Our study provides a foundation for understanding the large-scale structural genomic differences between the two crucial human reference genomes, and is thereby important for future human genomics studies.
首个端粒到端粒(T2T)人类基因组组装(T2T-CHM13)的发布是人类基因组学的一个里程碑。T2T-CHM13 基因组组装扩展了我们对端粒、着丝粒、片段重复和其他复杂区域的理解。当前的人类基因组参考(GRCh38)已广泛应用于各种人类基因组研究。然而,这两个重要基因组组装之间的大规模基因组差异尚未详细描述。
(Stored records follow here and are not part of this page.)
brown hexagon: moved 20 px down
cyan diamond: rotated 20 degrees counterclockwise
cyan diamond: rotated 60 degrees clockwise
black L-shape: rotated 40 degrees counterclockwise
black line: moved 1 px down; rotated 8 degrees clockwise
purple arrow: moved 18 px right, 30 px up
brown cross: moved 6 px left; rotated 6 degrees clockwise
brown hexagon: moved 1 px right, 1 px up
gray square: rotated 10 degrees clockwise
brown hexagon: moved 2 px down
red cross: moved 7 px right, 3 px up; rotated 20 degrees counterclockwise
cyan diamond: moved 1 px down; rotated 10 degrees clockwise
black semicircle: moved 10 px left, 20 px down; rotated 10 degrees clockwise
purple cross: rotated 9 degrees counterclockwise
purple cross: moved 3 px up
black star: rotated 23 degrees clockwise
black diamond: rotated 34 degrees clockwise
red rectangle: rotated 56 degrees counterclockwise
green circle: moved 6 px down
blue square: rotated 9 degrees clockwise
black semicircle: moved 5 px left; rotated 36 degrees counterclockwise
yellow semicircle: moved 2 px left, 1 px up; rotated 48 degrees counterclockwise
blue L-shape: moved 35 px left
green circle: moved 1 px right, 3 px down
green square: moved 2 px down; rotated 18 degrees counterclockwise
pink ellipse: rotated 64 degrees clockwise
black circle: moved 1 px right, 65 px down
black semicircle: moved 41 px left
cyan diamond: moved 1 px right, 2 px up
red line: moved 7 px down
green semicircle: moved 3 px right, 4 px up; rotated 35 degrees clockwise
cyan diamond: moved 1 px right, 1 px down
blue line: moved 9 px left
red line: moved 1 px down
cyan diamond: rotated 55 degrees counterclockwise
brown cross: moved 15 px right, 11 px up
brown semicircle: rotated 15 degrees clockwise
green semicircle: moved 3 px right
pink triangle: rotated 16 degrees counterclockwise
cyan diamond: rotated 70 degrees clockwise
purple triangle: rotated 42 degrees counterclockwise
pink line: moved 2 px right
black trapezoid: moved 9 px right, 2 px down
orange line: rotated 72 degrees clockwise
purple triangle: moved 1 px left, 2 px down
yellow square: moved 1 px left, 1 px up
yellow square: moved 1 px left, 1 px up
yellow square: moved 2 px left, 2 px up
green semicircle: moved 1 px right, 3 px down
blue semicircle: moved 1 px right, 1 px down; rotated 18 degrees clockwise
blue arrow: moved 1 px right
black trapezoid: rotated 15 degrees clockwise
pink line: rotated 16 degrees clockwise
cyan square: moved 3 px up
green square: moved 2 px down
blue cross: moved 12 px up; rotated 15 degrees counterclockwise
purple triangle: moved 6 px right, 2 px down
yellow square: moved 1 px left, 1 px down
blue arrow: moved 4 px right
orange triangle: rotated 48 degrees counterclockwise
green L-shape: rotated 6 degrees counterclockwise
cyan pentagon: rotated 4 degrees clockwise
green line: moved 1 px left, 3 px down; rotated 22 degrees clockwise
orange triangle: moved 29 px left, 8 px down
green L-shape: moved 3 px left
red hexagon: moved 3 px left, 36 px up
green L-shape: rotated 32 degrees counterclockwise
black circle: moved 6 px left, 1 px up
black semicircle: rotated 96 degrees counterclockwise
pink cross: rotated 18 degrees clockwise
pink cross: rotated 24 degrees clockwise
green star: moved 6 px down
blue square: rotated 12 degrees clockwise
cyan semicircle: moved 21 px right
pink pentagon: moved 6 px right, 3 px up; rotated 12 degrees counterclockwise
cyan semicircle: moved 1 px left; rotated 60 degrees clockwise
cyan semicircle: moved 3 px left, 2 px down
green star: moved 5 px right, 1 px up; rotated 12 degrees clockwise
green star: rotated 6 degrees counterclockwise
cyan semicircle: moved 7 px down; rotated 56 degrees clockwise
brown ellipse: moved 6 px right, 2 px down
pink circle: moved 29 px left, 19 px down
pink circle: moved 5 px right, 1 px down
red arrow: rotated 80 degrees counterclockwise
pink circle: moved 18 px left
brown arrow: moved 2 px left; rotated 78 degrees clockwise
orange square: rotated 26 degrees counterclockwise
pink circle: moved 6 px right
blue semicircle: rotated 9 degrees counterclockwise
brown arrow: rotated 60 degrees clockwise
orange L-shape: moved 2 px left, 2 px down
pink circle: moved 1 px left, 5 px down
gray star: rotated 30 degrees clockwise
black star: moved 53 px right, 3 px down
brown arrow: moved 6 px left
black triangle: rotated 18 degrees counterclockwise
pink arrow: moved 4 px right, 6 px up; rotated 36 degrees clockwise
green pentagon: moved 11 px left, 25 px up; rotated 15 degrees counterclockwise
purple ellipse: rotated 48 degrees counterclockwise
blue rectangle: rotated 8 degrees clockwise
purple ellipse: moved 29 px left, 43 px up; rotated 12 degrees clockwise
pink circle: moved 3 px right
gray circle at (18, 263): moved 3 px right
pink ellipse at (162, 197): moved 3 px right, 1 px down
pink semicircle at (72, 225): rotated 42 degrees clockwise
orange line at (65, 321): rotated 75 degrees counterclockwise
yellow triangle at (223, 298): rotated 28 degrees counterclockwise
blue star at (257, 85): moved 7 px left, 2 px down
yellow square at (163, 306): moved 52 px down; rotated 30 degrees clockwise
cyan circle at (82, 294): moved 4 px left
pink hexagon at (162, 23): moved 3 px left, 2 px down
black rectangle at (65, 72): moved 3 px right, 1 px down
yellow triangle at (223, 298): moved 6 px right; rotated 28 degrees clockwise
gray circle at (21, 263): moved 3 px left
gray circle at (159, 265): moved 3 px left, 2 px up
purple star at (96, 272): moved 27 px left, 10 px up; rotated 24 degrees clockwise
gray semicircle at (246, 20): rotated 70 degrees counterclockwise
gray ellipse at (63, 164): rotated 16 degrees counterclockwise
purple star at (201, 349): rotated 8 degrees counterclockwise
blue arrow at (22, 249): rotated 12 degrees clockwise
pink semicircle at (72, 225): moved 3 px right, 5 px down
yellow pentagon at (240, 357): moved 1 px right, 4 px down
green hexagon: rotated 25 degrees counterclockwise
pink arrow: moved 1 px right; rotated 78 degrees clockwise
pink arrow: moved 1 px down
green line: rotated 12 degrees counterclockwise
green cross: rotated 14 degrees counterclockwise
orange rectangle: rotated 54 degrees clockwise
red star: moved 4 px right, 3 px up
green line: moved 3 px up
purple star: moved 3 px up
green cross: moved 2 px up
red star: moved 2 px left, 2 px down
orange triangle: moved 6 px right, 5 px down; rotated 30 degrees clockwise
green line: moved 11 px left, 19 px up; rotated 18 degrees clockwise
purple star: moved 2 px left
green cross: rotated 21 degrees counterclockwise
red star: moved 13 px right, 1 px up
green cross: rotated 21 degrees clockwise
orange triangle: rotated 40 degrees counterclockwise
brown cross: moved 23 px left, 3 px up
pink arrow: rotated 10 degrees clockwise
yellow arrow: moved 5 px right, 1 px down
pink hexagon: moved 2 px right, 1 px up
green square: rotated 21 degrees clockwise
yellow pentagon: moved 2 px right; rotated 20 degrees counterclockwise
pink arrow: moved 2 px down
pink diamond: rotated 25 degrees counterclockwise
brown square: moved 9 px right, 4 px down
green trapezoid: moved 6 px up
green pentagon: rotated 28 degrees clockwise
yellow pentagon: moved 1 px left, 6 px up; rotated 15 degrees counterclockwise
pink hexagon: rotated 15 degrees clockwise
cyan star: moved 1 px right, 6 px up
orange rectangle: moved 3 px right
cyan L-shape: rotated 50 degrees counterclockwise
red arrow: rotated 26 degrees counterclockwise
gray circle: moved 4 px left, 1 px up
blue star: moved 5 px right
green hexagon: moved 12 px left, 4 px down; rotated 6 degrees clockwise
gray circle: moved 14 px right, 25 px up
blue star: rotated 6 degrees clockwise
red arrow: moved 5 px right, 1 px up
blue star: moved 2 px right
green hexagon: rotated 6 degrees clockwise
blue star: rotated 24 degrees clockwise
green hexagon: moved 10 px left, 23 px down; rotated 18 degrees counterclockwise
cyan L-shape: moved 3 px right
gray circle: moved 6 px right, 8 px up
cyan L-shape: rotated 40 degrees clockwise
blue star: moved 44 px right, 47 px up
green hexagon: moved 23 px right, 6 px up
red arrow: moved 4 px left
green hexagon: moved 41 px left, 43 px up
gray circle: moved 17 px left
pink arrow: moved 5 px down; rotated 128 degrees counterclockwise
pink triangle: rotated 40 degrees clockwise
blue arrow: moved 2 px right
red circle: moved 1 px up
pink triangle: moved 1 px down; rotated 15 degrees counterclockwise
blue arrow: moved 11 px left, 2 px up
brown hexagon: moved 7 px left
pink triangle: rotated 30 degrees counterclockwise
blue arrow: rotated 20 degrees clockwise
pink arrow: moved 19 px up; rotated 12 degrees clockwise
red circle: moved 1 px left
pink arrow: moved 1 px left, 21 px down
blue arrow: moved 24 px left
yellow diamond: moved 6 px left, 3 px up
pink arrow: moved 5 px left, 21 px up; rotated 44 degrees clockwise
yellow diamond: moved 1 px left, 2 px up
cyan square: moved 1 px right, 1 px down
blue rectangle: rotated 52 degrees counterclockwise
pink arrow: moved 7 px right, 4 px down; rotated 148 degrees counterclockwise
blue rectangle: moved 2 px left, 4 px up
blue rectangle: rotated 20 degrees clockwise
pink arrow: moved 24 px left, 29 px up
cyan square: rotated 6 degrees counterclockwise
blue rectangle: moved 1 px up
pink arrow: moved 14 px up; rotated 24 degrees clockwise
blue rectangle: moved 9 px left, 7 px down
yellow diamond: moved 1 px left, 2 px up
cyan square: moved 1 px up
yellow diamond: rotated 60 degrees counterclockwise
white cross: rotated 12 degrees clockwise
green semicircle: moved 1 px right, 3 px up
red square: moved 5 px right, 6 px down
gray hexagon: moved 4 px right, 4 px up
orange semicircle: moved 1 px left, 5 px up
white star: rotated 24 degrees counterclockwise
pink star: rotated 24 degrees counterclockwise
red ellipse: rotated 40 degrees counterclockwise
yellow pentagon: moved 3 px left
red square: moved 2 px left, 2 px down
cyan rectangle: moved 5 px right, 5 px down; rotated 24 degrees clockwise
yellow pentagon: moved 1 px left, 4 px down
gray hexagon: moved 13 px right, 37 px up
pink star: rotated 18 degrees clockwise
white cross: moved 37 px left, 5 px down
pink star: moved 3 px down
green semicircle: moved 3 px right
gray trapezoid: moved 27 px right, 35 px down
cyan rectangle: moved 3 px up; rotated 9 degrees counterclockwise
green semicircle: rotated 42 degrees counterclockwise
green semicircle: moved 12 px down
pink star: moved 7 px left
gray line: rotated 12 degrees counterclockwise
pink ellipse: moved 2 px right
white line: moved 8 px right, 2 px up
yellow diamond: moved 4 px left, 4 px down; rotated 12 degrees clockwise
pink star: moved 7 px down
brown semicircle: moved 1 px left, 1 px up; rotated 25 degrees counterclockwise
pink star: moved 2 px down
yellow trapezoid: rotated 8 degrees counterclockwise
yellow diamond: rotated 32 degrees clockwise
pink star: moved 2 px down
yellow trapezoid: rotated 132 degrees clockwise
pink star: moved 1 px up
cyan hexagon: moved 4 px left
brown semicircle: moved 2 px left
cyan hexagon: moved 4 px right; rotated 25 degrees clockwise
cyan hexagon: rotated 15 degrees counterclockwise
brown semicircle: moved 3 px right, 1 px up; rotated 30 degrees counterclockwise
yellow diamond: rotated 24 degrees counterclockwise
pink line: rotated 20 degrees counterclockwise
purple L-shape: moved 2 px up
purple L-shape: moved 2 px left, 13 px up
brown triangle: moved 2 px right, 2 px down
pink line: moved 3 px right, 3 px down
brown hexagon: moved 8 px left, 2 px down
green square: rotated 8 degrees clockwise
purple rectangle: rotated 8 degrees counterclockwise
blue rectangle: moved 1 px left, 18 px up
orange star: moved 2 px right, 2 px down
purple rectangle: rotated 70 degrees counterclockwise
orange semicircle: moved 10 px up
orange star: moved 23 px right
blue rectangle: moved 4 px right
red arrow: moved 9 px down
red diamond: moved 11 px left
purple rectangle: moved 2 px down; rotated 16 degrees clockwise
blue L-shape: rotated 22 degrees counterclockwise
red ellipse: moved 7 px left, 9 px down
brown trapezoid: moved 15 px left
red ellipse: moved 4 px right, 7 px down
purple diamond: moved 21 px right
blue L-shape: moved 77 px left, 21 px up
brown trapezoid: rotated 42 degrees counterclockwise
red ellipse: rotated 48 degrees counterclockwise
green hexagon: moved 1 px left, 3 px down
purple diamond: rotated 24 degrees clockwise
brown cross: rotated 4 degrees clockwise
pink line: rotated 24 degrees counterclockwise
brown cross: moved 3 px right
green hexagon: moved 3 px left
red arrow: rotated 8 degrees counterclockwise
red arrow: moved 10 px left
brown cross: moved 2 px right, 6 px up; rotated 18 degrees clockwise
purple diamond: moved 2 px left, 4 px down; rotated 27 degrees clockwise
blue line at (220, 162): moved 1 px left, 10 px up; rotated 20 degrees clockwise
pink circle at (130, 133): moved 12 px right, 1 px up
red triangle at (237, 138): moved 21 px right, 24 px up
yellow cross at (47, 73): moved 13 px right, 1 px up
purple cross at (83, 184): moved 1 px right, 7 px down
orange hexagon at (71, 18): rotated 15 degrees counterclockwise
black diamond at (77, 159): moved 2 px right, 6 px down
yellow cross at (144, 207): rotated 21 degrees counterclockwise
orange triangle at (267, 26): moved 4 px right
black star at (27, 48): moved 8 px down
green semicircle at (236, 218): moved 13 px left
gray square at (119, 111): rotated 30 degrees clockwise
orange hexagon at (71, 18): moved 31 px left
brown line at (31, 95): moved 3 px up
除了之前报道的“非同源”区域外,我们还发现了 67 个额外的大规模差异区域,并使用新开发的名为 SynPlotter 的网站工具精确地将它们归类为四种结构类型。排除端粒和着丝粒区域的差异区域(~21.6 Mbp)在人类中高度结构多态性,其中缺失或重复可能与各种人类疾病相关,如免疫和神经发育障碍。对新鉴定的差异区域 KLRC 基因簇的分析表明,单个缺失事件导致 KLRC2 的缺失与约 20%人类的自然杀伤细胞分化有关。同时,KLRC3 内观察到的快速氨基酸替换可能是灵长类动物进化过程中自然选择的结果。
我们的研究为理解这两个关键人类参考基因组之间的大规模结构基因组差异提供了基础,因此对未来的人类基因组学研究很重要。